ERIC Number: ED245856
Record Type: RIE
Publication Date: 1984-Feb-15
Reference Count: 0
Evaluation of Project HAPPIER Survey.
Haenn, Joseph F.
Project HAPPIER (Health Awareness Patterns Preventing Illnesses and Encouraging Responsibility) is assembling a consortium of representatives from departments of education in Minnesota, Arizona, Massachusetts, Georgia, Texas, Washington, Florida, California, and Puerto Rico to develop curriculum units for migrant children for teaching health information. The report summarizes results of a survey administered to samples of migrant health center staffs and consortium members and 40 state directors of migrant education to determine entry level knowledge of participating audiences to ensure that curriculum units will meet needs of migrant health staff, migrant education staff, and migrant parents. Respondents indicated migrant "wellness" and disease prevention should be a coordinated effort, led by migrant health projects and migrant education programs. Barriers to adequate health care are cost and inaccessibility, coupled with migrant life styles and lack of information. Since the family is seen as highly influential, any materials development should include materials for parents. The greatest needs for materials are in the areas of nutrition, human growth and development, disease control, and dental health. A knowledge of migrant designed to be integrated with existing curricula. A project overview and a list of objectives are provided in both English and Spanish. The appendices, which form the bulk of the document, include survey forms, comments, and item by item responses. (Author/NEC)

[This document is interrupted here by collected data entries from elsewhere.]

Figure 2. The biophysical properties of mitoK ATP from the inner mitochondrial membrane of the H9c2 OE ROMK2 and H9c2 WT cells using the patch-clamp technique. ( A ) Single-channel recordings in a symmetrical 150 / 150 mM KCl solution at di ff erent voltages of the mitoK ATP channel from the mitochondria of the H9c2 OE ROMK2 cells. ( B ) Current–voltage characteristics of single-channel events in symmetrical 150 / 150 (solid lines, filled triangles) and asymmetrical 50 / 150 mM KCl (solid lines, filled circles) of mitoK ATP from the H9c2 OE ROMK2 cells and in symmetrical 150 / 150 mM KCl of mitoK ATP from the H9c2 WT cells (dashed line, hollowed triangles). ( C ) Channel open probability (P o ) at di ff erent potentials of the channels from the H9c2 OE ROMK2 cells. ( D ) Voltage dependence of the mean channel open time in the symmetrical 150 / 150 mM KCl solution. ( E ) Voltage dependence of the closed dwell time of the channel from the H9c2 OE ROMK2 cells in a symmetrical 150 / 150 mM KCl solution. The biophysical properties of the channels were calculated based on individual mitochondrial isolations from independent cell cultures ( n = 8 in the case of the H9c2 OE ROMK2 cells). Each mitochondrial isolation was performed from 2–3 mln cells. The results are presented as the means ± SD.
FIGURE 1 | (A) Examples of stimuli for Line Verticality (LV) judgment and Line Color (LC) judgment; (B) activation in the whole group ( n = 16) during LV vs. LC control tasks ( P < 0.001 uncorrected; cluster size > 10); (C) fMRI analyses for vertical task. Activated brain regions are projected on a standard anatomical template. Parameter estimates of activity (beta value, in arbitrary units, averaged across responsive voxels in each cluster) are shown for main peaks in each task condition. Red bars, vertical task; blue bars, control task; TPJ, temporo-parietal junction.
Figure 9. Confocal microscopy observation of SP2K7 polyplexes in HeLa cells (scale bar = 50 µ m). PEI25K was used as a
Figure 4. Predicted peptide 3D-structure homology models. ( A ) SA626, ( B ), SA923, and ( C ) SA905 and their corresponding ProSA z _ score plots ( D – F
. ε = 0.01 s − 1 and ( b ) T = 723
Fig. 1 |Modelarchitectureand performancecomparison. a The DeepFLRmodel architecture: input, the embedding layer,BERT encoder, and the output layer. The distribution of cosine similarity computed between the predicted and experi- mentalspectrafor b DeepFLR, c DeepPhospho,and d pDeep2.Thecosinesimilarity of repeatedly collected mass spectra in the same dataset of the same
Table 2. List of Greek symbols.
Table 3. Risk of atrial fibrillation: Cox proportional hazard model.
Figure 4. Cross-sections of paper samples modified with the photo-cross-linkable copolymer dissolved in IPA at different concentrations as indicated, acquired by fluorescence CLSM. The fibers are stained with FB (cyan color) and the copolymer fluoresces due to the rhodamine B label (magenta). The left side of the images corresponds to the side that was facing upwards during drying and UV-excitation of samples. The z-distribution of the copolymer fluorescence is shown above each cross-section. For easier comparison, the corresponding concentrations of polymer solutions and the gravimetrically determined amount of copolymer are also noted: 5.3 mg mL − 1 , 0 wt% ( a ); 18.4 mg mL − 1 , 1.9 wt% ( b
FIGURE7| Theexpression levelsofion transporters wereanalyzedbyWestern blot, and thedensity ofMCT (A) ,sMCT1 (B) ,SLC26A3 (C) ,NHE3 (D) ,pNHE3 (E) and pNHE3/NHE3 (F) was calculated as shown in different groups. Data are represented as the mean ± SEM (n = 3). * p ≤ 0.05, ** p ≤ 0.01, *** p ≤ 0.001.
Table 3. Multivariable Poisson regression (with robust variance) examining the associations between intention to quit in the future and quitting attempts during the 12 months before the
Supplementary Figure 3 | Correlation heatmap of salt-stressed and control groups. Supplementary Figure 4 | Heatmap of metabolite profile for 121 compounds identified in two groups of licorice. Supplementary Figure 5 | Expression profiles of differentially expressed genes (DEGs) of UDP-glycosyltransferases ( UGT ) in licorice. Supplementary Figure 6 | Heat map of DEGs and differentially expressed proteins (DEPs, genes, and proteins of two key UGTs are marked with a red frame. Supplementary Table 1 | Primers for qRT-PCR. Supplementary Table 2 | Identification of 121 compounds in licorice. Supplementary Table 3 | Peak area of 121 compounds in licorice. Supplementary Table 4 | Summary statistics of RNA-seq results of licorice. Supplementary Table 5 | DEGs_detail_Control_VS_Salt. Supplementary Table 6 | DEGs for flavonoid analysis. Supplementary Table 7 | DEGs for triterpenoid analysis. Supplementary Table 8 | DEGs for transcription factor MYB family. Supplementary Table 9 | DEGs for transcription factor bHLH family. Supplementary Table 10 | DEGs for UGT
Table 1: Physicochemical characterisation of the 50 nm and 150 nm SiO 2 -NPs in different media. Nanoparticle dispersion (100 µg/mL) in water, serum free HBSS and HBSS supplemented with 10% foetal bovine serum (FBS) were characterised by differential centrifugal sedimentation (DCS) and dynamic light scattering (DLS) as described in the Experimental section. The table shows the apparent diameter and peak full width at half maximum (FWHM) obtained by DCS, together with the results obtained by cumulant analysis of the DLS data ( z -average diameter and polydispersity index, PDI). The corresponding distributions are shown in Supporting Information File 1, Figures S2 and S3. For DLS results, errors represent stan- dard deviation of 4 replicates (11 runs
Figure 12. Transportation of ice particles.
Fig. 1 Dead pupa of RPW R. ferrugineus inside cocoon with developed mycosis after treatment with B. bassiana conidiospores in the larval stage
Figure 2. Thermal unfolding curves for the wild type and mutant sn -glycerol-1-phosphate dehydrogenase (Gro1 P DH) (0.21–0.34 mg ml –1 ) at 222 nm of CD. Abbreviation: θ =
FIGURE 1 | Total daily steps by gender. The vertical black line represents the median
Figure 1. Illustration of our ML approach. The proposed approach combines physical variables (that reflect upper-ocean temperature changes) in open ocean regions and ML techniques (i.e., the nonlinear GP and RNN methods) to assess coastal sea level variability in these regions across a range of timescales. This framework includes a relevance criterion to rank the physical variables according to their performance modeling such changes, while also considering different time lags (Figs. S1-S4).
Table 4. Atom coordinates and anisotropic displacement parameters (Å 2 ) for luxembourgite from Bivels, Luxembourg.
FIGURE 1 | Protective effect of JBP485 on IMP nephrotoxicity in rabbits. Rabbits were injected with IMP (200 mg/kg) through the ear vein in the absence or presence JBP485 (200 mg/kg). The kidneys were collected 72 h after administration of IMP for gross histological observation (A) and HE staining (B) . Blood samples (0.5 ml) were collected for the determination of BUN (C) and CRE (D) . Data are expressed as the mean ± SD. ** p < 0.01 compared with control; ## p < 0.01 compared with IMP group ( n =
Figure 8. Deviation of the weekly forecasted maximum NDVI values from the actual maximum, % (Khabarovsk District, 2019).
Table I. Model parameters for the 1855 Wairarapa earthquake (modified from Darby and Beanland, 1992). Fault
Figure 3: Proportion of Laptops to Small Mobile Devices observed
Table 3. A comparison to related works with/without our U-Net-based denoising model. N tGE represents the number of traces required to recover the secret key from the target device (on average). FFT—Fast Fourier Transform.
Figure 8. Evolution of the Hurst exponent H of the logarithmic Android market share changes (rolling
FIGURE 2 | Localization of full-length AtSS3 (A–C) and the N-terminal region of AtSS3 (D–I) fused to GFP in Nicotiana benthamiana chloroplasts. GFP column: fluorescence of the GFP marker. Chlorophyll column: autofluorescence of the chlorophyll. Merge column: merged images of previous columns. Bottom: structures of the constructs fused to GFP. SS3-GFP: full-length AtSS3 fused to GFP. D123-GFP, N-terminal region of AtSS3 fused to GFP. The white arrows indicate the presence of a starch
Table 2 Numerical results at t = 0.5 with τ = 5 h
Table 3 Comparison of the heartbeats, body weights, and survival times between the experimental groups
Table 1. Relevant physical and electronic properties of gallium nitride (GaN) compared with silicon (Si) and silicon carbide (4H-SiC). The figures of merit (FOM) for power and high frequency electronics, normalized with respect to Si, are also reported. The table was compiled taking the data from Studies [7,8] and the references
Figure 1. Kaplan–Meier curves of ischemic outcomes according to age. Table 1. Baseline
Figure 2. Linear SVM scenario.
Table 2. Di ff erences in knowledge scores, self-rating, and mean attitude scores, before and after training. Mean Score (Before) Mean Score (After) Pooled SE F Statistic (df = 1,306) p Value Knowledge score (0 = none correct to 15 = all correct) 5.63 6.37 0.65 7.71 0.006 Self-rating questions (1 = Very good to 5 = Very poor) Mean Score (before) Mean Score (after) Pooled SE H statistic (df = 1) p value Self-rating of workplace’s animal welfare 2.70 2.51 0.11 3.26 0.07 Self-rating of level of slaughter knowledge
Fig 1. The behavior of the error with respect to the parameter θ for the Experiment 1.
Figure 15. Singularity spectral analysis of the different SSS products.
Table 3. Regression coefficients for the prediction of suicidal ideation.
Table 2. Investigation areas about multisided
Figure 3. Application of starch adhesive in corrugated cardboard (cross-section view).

Publication Type: Reports - Evaluative; Tests/Questionnaires
Education Level: N/A
Audience: Administrators; Practitioners
Sponsor: Office of Elementary and Secondary Education (ED), Washington, DC. Migrant Education Programs.
Authoring Institution: Pennsylvania State Dept. of Education, Harrisburg.
Identifiers: Project HAPPIER
Note: Portions of appendices may not reproduce well due to uneven print quality.